[Fragmento]

□ □ □ □ □ □ □

Dos gemelas siamesas dominicanas que fueron sometidas a una riesgosa y complicada cirugía que logró separarlas, fueron dadas de alta. María y Teresa Tapia abandonaron ayer el hospital pediátrico de la ciudad de Richmond (Virginia, EEUU) junto a su madre y a una tía.
Las niñas de 20 meses de edad fueron separadas el 8 de noviembre pasado mediante una operación que duró 20 horas en el hospital de la Universidad de la Commonwealth de Virginia, y que demandó la intervención de 16 especialistas.
En una secuencia de procedimientos, el equipo quirúrgico dividió el hígado, el páncreas y otros órganos que las niñas compartían cuando estaban unidas y les reconstruyó la pared abdominal a cada una.
Las dos serán atendidas como pacientes ambulatorias para que reaprendan a caminar y a reorientar sus movimientos ahora que ya no están unidas corporalmente. Se prevé que podrán regresar a la República Dominicana antes de Navidad.
"(Las niñas) ya disfrutan la vida ahora que fueron separadas", dijo su madre, Lisandra Sanatis. "Disfrutan verse como personas independientes".
Aunque ambas apenas se acostumbran a explorar por separado su entorno, todavía permanecen cerca una de la otra y se toman de la mano cuando se desplazan.
Debido a que han permanecido varios meses en Richmond, Sanatis dijo que ella y sus hijas estaban más que dispuestas a dejar el encierro del hospital y deseaban con ansias regresar con su familia a su país natal.
"Extrañamos a nuestra familia; las niñas extrañan a su hermanito, Lisander", expresó Sanatis.

□ □ □ □ □ □ □

[Listado proporcionado]
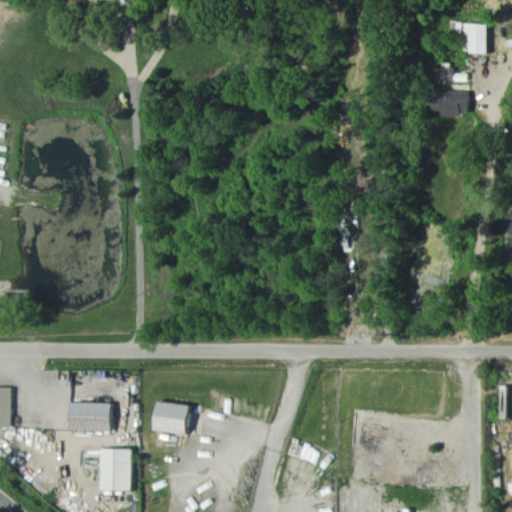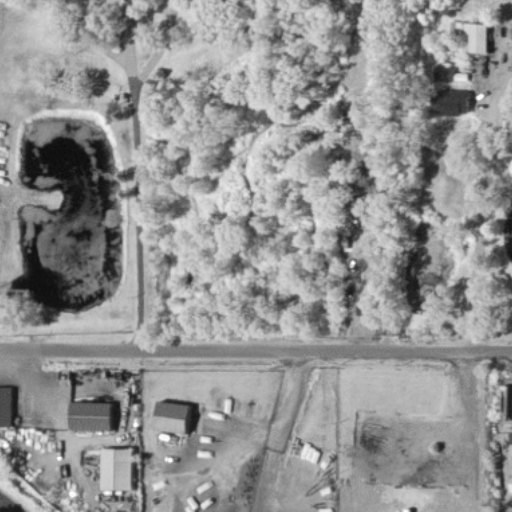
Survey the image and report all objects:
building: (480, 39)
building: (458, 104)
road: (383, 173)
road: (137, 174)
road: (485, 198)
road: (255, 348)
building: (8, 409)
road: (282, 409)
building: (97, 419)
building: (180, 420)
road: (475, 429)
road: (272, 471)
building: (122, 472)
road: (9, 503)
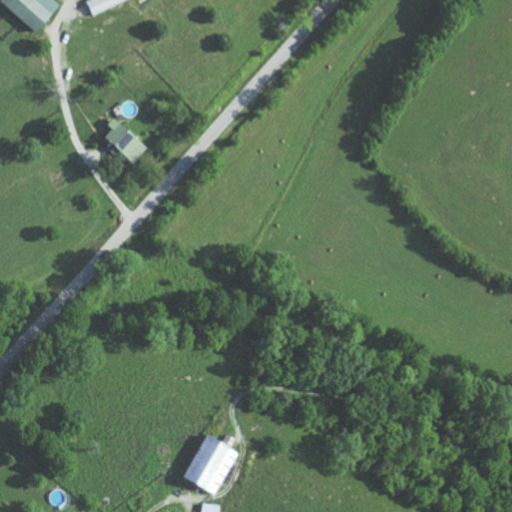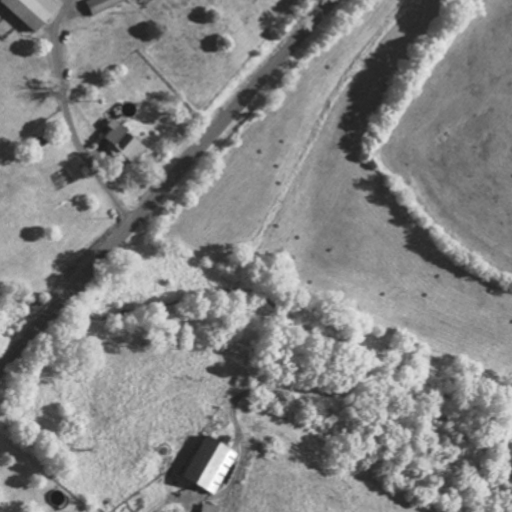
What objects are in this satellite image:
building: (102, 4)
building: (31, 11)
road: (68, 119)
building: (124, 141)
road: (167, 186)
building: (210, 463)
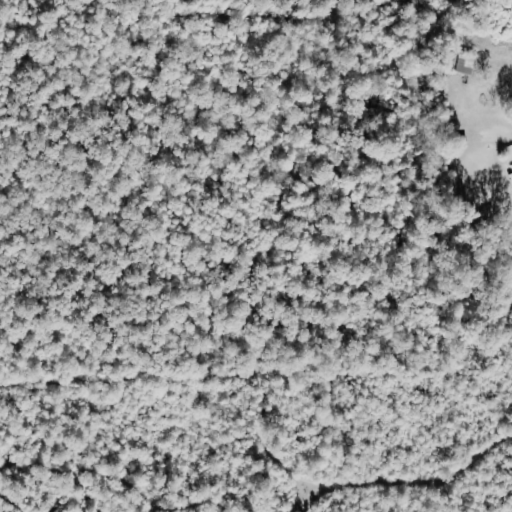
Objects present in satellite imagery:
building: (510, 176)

□ □ □ □ □ □ □

[Qué hacer]
[1] Transcribe de la noticia sobre las gemelas el pasaje que va de "Dos gemelas siamesas" a "de 16 especialistas.".
[2] Según la noticia sobre las gemelas, ¿cuánto duró la operación que las separó?

[Respuestas]
[1]
Dos gemelas siamesas dominicanas que fueron sometidas a una riesgosa y complicada cirugía que logró separarlas, fueron dadas de alta. María y Teresa Tapia abandonaron ayer el hospital pediátrico de la ciudad de Richmond (Virginia, EEUU) junto a su madre y a una tía.
Las niñas de 20 meses de edad fueron separadas el 8 de noviembre pasado mediante una operación que duró 20 horas en el hospital de la Universidad de la Commonwealth de Virginia, y que demandó la intervención de 16 especialistas.

[2] Duró 20 horas.